Motion-aware Memory Network for Fast Video Salient Object Detection
Xing Zhao, Haoran Liang, Peipei Li, Guodao Sun, Dongdong Zhao, Ronghua Liang, Xiaofei He
TL;DR
This work tackles the efficiency–quality gap in video salient object detection by integrating an Adjacent Space-Time Memory Module (ASTM) into a standard encoder–decoder framework to capture temporal cues without optical flow. A novel Feature Fusion Strategy (FFS) combines high-level temporal semantical information with low-level details, while a motion-aware multitask loss introduces boundary motion supervision to jointly predict saliency and motion. The approach demonstrates state-of-the-art or competitive performance on large datasets like DAVSOD, with substantial speed advantages (≈100 FPS) due to flow-free processing and efficient memory reads.

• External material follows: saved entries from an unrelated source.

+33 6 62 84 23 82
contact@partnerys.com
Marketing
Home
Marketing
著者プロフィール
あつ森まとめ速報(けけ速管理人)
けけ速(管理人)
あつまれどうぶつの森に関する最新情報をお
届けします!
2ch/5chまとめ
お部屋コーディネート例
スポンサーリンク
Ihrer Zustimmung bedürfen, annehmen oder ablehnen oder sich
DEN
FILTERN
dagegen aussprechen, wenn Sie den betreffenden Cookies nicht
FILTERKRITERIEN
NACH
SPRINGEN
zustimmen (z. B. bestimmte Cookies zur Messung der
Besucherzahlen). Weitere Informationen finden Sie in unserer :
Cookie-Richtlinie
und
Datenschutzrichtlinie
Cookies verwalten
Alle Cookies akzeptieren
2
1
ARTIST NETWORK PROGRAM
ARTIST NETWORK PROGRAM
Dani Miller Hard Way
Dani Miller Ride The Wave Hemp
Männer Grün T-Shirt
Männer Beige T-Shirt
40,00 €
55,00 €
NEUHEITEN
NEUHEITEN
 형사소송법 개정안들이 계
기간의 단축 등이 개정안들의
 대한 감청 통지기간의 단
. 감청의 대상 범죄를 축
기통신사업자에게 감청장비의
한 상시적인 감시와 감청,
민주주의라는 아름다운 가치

The results underscore the value of high-level feature-guided temporal memory and multitask learning for robust, real-time VSOD, and highlight limitations related to long-term dependencies and complex lighting. Overall, the method advances VSOD by delivering accurate, temporally coherent saliency maps at practical speeds, with clear avenues for extending memory depth and multiclass capabilities.
Abstract
Previous methods based on 3DCNN, convLSTM, or optical flow have achieved great success in video salient object detection (VSOD). However, they still suffer from high computational costs or poor quality of the generated saliency maps. To solve these problems, we design a space-time memory (STM)-based network, which extracts useful temporal information of the current frame from adjacent frames as the temporal branch of VSOD. Furthermore, previous methods only considered single-frame prediction without temporal association. As a result, the model may not focus on the temporal information sufficiently. Thus, we initially introduce object motion prediction between inter-frame into VSOD. Our model follows standard encoder--decoder architecture. In the encoding stage, we generate high-level temporal features by using high-level features from the current and its adjacent frames. This approach is more efficient than the optical flow-based methods. In the decoding stage, we propose an effective fusion strategy for spatial and temporal branches. The semantic information of the high-level features is used to fuse the object details in the low-level features, and then the spatiotemporal features are obtained step by step to reconstruct the saliency maps. Moreover, inspired by the boundary supervision commonly used in image salient object detection (ISOD), we design a motion-aware loss for predicting object boundary motion and simultaneously perform multitask learning for VSOD and object motion prediction, which can further facilitate the model to extract spatiotemporal features accurately and maintain the object integrity. Extensive experiments on several datasets demonstrated the effectiveness of our method and can achieve state-of-the-art metrics on some datasets. The proposed model does not require optical flow or other preprocessing, and can reach a speed of nearly 100 FPS during inference.